Percebe-se assim o importante papel desempenhado por este templo desde sua
construção por Agripa, em 27 a.C., ano em que o imperador, segundo suas palavras6,
“devolveu” o poder ao senado e ao povo (res publica restituta) e recebeu do senado o título de
Augustus. Este templo, ligando-se diretamente a uma estratégia de afirmação da figura de
Augusto, fazia referência à gens Júlia, da qual ele descendia e que possuía ligação direta com
os deuses.

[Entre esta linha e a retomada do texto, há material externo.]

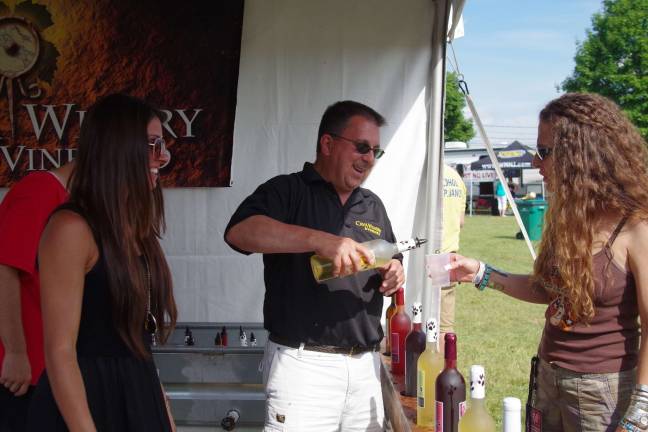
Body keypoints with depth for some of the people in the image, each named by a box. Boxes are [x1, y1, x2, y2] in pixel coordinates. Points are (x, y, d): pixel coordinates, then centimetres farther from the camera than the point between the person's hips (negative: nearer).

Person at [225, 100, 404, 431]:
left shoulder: (373, 206, 17)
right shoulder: (287, 191, -3)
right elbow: (239, 231, -21)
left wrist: (392, 277, -1)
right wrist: (320, 239, -29)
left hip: (364, 366, 6)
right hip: (303, 363, -6)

Neste mesmo ano emblemático é publicado o De architectura, no qual detectamos
uma forte ligação à política de Augusto de valorização do passado e de engrandecimento de
Roma, através das obras arquitetônicas, ressaltando assim, mais uma vez, a posição de
destaque que a construção de templos possuiu neste período de transição entre a república e o
principado, bem como, o papel de destaque que continuou a possuir, o que pode ser percebido
através da reconstrução do Panteão no período de Adriano.

6
“Durante o meu sexto e sétimo consulado, depois de ter feito finalmente acabar as guerras civis, tendo
assumido o supremo poder por consenso universal, transferi o governo da República, passando-o da minha
pessoa às mãos do senado e do povo romano” (AUGUSTO, Res Gestae, Cap. 34).